Ad un passo dal licenziamento arrivò anche, un paio d’anni fa, una docente di inglese del liceo Marco Polo di Venezia, rea di avere postato delle frasi pesantissime su Facebook, contro i migranti: “bisogna eliminare anche i bambini dei musulmani tanto sono tutti futuri delinquenti” e “speriamo che affoghino tutti… che non se ne salvi nessuno“, aveva scritto.
Qualche mese dopo, la donna patteggiò, assieme al suo legale, il passaggio nel comparto Ata, proprio per non rischiare di perdere il posto di lavoro.
Trova piena conferma, nelle aule di tribunale, quindi, la nostra posizione, considerata da alcuni lettori troppo severa, relativa al fatto che un’insegnante non si può mai togliere il suo “vestito” di educatore, nemmeno quando è fuori scuola.

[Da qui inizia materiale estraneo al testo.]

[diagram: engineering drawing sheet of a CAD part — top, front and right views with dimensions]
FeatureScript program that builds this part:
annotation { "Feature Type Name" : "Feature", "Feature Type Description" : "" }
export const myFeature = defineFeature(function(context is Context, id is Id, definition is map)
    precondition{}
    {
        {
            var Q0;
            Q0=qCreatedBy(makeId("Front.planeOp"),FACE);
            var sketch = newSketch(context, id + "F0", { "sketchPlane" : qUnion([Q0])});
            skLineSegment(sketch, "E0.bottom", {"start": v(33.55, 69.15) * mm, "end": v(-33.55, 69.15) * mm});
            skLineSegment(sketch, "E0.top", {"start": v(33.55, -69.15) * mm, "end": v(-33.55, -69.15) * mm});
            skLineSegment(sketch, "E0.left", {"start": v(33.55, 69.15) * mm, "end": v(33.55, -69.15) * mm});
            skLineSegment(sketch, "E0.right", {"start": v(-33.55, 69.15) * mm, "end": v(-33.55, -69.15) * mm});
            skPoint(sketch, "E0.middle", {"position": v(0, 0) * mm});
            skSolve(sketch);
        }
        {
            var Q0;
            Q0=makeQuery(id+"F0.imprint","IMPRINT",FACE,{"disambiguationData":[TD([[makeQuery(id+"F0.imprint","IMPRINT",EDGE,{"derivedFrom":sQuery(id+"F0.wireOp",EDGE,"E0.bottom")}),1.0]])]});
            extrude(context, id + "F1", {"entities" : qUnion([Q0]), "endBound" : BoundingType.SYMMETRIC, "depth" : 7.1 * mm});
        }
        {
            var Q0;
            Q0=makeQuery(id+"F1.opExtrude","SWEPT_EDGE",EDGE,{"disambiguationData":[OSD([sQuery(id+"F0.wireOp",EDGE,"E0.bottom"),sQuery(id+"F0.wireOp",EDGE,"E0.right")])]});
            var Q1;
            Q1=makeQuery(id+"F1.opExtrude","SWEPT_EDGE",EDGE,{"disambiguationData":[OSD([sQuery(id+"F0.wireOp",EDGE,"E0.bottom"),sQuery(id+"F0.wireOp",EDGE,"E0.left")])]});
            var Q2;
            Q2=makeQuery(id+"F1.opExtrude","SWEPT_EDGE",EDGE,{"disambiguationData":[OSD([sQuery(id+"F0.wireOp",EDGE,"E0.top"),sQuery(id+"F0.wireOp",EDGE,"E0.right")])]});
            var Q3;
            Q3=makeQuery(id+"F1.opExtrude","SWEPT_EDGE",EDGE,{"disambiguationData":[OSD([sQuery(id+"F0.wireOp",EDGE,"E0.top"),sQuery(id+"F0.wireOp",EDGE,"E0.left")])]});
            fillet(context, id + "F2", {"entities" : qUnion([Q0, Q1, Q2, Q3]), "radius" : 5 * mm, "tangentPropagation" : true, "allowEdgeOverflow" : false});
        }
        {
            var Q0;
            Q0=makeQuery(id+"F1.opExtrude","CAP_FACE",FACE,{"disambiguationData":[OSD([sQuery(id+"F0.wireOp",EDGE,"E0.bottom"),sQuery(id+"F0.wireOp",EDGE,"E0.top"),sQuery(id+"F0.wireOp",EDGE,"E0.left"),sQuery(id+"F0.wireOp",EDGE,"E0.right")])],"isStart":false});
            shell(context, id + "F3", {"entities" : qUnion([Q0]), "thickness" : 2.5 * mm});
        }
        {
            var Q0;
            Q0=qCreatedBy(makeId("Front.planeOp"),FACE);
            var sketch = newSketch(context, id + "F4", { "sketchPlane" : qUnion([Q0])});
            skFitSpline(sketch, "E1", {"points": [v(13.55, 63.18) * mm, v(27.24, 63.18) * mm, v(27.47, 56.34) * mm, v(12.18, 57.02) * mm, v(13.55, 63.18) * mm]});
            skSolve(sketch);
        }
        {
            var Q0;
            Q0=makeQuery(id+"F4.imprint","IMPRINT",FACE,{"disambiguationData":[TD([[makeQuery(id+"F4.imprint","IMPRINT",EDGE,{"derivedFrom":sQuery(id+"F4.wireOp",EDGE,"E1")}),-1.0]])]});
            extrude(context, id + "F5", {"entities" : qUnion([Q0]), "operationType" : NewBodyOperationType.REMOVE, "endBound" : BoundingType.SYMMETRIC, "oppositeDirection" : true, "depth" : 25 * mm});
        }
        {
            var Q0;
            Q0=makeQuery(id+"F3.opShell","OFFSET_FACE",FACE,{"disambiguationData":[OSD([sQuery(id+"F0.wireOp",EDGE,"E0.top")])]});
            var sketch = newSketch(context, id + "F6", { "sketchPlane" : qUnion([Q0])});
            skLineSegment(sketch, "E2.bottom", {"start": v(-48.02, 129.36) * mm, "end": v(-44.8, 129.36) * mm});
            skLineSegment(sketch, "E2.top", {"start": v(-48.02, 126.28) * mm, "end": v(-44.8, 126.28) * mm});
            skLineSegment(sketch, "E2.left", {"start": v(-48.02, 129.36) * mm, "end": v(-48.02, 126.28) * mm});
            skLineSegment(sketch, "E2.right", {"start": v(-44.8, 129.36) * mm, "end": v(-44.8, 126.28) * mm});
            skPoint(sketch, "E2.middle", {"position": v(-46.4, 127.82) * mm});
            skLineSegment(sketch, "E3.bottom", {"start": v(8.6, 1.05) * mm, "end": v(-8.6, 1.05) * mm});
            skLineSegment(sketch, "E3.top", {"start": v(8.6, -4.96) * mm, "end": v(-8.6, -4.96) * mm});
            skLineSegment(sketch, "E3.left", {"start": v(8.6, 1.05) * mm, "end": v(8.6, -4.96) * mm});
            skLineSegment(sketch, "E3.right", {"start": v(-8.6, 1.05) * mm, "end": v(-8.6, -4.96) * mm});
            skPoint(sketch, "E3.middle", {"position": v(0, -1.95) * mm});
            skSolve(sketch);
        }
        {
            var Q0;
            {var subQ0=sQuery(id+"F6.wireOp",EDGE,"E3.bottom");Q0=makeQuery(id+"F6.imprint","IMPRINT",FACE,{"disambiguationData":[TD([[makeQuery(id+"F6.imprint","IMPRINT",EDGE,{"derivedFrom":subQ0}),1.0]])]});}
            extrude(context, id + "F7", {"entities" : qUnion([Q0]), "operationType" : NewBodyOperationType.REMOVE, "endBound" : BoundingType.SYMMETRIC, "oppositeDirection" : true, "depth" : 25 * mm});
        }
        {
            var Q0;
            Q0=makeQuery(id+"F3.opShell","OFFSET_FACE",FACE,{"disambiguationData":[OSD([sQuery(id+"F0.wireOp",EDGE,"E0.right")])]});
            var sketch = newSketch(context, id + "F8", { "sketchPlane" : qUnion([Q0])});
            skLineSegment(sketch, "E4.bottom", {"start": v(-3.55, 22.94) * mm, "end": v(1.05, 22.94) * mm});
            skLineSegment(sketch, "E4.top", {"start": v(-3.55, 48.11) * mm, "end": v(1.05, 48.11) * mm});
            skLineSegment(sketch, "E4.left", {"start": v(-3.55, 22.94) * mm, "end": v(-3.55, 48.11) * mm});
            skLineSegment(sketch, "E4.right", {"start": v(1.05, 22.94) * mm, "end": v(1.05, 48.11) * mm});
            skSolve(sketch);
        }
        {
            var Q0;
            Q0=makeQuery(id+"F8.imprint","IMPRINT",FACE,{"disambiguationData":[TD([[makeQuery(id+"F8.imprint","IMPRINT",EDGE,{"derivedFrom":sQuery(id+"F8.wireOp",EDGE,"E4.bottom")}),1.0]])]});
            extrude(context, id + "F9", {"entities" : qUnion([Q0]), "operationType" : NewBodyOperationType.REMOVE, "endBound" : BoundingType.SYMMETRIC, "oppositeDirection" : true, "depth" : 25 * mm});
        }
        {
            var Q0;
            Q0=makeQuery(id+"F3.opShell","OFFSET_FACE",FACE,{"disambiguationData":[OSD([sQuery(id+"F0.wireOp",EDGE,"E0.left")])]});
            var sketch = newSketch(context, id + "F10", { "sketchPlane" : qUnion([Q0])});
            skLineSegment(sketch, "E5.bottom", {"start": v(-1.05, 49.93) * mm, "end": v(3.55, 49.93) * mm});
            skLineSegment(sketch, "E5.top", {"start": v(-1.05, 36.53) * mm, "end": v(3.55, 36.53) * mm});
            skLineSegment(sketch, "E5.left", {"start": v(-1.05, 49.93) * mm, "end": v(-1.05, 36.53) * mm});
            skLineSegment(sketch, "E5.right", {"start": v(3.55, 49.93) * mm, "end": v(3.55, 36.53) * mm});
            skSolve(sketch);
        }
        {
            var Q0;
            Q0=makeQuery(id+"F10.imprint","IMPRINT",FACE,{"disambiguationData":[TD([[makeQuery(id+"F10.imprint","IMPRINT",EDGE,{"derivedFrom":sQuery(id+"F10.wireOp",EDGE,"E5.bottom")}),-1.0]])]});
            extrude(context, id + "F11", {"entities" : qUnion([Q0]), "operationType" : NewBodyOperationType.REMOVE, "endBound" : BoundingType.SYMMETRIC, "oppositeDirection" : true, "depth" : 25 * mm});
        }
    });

Un docente, in pratica, non può condurre comportamenti incompatibili con la sua funzione primaria di educatore, prima ancora che di insegnante: per il giudice, è una condizione assoluta.
Non è possibile per il corpo docente vestirsi da estremista che insulta le forze dell’ordine. Come non può diventare un tifoso di curva che intona cori pesanti contro gli avversari e i poliziotti.
In conclusione, il fatto che il ruolo di “pubblico ufficiale” si esaurisca nel momento in cui si esca da scuola, non giustifica l’assunzione di comportamenti illeciti e irrispettosi. Ancora di più se attuati contro altri pubblici ufficiali, quindi dipendenti dello Stato.